PROBLEM DESCRIPTION: In the records below, begin at the line containing "thumb ip: (325, 232)" and end at the line containing "ring dip: (336, 147)"; quote every line in that span exactly, including both boundary lines, and no others.

EXERCISE MATERIAL:
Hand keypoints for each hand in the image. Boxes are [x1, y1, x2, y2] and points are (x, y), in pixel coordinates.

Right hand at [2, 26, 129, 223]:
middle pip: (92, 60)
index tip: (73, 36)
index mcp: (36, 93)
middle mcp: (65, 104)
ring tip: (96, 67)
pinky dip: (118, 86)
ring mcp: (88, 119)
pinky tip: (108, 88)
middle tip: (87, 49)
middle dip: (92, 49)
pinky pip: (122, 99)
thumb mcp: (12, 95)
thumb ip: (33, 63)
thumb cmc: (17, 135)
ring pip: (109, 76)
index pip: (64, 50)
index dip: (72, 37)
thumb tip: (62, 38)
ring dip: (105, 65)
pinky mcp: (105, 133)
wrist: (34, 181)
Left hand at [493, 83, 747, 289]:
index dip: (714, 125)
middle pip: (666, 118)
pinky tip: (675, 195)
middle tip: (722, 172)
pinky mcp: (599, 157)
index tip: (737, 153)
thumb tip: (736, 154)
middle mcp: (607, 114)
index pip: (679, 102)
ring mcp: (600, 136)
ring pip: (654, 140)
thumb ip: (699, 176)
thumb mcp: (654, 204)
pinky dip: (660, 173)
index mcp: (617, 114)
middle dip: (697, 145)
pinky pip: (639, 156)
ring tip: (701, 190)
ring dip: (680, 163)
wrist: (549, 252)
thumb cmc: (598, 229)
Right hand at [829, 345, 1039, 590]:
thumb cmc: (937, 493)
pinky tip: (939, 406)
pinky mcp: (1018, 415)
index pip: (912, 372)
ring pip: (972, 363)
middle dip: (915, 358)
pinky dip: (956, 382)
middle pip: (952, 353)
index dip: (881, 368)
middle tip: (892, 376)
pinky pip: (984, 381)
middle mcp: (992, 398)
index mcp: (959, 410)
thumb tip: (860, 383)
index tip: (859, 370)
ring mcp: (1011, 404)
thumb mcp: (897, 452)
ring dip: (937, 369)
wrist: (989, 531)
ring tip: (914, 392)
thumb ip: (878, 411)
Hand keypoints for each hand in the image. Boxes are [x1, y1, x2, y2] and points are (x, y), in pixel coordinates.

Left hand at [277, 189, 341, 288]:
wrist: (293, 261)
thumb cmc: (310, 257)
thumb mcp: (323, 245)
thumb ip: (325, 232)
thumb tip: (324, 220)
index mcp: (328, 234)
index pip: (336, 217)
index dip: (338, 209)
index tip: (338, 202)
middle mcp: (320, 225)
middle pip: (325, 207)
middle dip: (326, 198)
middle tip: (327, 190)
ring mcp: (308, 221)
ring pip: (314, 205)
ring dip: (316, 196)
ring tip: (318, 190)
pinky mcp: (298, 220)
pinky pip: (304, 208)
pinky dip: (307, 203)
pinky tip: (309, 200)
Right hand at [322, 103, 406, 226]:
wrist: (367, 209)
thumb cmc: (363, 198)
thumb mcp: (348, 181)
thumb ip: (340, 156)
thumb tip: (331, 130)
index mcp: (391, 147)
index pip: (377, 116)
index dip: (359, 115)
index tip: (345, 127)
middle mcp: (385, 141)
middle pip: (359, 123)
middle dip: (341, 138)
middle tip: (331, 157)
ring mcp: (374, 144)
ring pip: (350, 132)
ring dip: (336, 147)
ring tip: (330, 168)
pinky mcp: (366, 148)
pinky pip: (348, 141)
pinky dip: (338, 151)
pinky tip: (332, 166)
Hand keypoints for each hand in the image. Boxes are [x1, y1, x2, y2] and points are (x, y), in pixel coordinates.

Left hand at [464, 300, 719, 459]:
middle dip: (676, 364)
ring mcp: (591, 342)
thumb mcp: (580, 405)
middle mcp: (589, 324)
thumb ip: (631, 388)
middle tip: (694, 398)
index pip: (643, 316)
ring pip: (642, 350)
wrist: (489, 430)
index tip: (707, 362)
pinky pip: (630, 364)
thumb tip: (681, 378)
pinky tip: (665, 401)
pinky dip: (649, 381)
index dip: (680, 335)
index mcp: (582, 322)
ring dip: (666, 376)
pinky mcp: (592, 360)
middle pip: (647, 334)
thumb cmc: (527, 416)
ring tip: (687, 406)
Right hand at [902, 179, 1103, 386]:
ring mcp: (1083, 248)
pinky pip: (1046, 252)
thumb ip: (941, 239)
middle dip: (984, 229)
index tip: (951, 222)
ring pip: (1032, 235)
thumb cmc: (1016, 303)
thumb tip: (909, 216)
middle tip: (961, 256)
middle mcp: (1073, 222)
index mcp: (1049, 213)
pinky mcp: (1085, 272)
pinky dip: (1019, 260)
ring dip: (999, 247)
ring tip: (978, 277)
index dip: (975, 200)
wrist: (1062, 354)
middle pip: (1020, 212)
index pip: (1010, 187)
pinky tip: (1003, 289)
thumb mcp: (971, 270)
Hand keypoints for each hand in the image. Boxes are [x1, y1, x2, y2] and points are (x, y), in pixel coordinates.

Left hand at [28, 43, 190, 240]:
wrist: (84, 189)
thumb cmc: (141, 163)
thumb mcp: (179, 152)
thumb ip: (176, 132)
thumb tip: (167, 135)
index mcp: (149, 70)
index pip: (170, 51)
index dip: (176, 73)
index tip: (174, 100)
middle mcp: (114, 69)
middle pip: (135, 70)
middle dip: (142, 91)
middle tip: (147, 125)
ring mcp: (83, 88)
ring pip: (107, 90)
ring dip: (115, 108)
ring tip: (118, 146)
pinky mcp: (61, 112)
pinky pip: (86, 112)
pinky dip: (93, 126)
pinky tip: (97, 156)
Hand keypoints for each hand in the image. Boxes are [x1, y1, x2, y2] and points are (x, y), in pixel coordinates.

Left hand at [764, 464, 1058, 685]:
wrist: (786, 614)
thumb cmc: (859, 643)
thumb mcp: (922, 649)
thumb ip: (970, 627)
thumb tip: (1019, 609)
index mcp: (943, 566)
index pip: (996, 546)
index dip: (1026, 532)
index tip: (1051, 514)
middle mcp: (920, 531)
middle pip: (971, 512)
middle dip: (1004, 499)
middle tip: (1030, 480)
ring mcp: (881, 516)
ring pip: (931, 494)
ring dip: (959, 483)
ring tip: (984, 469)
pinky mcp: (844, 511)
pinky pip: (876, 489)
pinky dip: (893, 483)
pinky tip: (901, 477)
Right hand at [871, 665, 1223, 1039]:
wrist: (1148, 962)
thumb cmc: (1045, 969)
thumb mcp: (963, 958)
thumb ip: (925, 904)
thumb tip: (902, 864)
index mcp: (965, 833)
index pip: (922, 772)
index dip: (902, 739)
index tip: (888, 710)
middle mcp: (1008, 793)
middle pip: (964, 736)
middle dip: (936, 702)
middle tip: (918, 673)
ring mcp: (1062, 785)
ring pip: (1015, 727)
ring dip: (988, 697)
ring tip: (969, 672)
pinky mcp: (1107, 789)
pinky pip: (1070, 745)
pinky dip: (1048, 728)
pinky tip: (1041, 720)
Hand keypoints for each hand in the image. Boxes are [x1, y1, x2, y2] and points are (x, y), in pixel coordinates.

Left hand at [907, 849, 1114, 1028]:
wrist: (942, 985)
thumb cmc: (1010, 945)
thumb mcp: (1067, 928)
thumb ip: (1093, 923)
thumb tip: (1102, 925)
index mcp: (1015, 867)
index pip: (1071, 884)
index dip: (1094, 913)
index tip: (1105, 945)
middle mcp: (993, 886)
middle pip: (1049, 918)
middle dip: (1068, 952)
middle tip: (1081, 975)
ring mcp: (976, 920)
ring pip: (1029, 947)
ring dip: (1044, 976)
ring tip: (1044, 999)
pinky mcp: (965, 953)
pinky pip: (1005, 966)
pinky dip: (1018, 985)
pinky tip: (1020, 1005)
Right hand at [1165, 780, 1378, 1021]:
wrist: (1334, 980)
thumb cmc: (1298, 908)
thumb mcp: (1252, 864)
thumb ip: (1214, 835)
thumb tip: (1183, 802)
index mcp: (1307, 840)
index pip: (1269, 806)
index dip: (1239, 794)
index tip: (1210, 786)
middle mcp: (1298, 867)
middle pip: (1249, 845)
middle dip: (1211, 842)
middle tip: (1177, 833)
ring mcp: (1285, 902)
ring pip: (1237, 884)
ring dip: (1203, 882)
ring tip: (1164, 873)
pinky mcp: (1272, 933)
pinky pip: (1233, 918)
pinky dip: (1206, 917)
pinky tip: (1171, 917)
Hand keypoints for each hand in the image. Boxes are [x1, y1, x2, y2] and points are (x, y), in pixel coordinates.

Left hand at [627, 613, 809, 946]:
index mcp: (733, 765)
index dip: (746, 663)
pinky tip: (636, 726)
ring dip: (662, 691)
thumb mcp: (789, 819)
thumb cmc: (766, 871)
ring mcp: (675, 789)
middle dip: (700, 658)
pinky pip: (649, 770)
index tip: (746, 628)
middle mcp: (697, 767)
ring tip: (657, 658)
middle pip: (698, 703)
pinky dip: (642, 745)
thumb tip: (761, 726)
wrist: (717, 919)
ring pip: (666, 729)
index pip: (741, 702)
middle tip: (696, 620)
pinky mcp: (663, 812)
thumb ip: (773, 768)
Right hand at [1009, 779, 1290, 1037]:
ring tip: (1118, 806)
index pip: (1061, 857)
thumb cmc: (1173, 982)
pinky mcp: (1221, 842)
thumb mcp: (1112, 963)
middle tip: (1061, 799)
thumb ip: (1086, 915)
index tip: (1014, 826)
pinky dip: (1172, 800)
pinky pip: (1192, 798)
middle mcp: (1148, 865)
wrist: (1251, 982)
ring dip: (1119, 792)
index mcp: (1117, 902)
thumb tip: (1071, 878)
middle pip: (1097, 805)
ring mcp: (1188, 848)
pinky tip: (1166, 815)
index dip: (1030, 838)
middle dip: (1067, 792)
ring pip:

EXERCISE OUTPUT:
thumb ip: (325, 232)
thumb tip: (324, 220)
index mcp: (328, 234)
index pip: (336, 217)
index dip: (338, 209)
index tip: (338, 202)
middle mcp: (320, 225)
middle pip: (325, 207)
middle dip: (326, 198)
middle tip: (327, 190)
ring mcp: (308, 221)
ring pip: (314, 205)
ring dip: (316, 196)
ring tip: (318, 190)
pinky mcp: (298, 220)
pinky pip: (304, 208)
pinky dip: (307, 203)
pinky tip: (309, 200)
Right hand at [322, 103, 406, 226]:
wrist: (367, 209)
thumb cmc: (363, 198)
thumb mcp: (348, 181)
thumb ip: (340, 156)
thumb tip: (331, 130)
index mcp: (391, 147)
index pip: (377, 116)
index dip: (359, 115)
index tip: (345, 127)
middle mcp: (385, 141)
middle pip: (359, 123)
middle dip: (341, 138)
middle tip: (331, 157)
ring mcp: (374, 144)
ring pip: (350, 132)
ring dip: (336, 147)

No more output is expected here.